The reaction to the distorted focus and growing power of the Federal government took longer to materialize. Liberalism continued to gain ground from 1933 to 1945 as Franklin Roosevelt laid the foundation for an all-intrusive government with the policies of his New Deal. The first Humanist Manifesto published in 1933 agreed with the policies of the New Deal when it stated, “a socialized and cooperative economic order must be established to the end that equitable distribution of the means of life be possible.” In the 1960’s President Lyndon Johnson’s welfare state known as the Great Society, picked up where the New Deal had left off in pursuit of this objective.

By the 1980’s the ever-increasing weight of burdensome taxes and wasteful government policies coupled with radical liberal causes such as legalized abortion, generated a popular conservative backlash. The active political involvement of private conservative organizations such as the Moral Majority and the Family Research Council helped mobilize the grass roots electing Ronald W. Reagan President in two successive elections of landslide proportions. The elections of 1980 and 1984 empowered the conservatives as they enacted large reductions in tax rates and government regulations while reversing liberal social polices setting the stage for the struggles of today.

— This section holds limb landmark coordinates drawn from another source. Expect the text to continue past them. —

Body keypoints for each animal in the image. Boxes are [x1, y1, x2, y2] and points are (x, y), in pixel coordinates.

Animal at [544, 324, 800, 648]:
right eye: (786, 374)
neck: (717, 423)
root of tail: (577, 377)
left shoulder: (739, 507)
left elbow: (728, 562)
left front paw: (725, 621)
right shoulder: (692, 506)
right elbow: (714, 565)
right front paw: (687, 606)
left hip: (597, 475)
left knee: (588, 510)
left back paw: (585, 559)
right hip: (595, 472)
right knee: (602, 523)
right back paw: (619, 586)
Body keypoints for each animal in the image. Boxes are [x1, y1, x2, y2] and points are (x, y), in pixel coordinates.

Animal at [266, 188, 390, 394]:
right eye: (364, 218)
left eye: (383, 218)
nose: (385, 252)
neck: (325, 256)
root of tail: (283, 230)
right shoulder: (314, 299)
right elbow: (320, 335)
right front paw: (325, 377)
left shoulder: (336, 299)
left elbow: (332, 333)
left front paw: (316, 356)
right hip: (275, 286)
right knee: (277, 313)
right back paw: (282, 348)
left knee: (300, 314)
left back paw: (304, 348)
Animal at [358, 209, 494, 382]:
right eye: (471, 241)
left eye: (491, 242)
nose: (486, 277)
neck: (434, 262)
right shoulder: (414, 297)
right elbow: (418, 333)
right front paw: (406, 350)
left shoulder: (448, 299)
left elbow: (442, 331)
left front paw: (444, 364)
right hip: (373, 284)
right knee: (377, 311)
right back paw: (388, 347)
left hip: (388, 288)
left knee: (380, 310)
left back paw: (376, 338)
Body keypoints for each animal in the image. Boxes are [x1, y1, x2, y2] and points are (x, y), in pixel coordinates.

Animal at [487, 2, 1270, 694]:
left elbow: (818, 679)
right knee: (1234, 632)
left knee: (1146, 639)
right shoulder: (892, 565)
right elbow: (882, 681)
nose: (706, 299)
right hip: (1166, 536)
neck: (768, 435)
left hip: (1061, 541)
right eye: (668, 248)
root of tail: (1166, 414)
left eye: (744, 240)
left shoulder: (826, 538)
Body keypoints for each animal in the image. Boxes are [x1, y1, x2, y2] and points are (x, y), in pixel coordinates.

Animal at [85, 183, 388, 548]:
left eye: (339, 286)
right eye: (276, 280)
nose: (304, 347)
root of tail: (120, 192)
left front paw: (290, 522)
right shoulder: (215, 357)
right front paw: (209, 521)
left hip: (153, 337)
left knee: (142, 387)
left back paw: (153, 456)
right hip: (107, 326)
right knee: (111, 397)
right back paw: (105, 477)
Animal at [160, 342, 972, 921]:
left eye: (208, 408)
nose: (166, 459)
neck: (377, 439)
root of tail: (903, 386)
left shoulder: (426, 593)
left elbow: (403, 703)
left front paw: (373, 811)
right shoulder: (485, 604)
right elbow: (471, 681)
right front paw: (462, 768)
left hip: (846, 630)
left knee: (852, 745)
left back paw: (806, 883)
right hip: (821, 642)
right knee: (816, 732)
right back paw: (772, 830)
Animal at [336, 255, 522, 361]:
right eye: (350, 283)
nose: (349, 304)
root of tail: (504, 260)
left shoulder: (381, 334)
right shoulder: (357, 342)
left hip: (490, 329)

An international event that occurred in West Berlin, Germany in 1987 dramatically demonstrated the widespread impact of this movement beyond America. President Reagan, in a bold speech, demanded that the USSR (United Soviet Socialist Republics) an entity he had earlier labeled as the “Evil Empire,” tear down the wall erected by the Communists separating Communist East Berlin from the West. On November 9, 1989, the wall did come down in dramatic fashion, bringing freedom to millions previously enslaved by Communism.

As Conservatism continues to confront the likes of Liberalism, Socialism and Modernism in the current battle that we see erupting all around us, the legacy of victory at home and abroad left during the 1980's provides encouragement for the ultimate victory over the threats posed by the false doctrines of European origin that seek to erode our freedoms.